• [Supplied material]

# # # # # # #

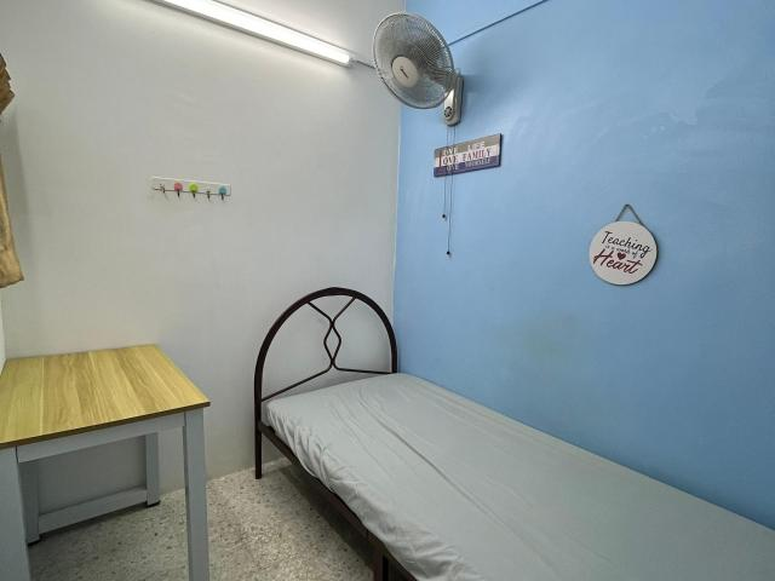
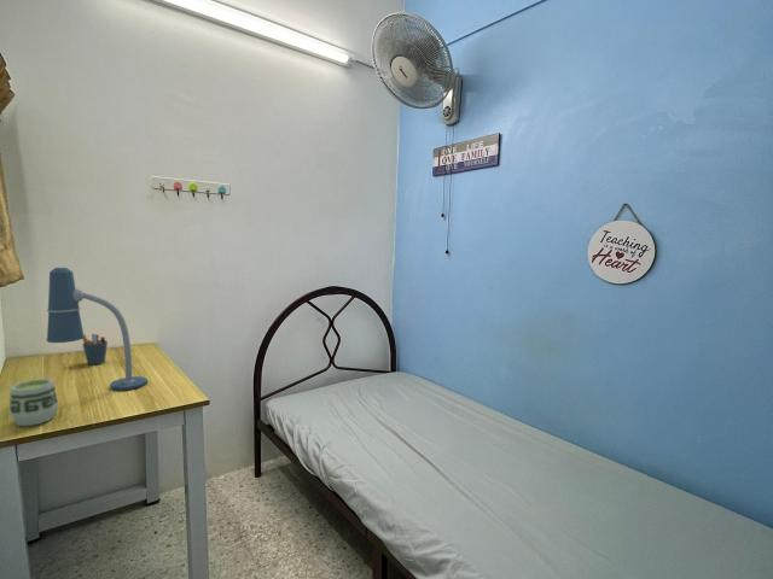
+ cup [8,378,60,427]
+ pen holder [81,333,109,365]
+ desk lamp [45,267,149,391]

# # # # # # #

• [Task description] Without the pictures, transcribe the listing exactly as it stands.

• [Task response]
+ cup [8,378,60,427]
+ pen holder [81,333,109,365]
+ desk lamp [45,267,149,391]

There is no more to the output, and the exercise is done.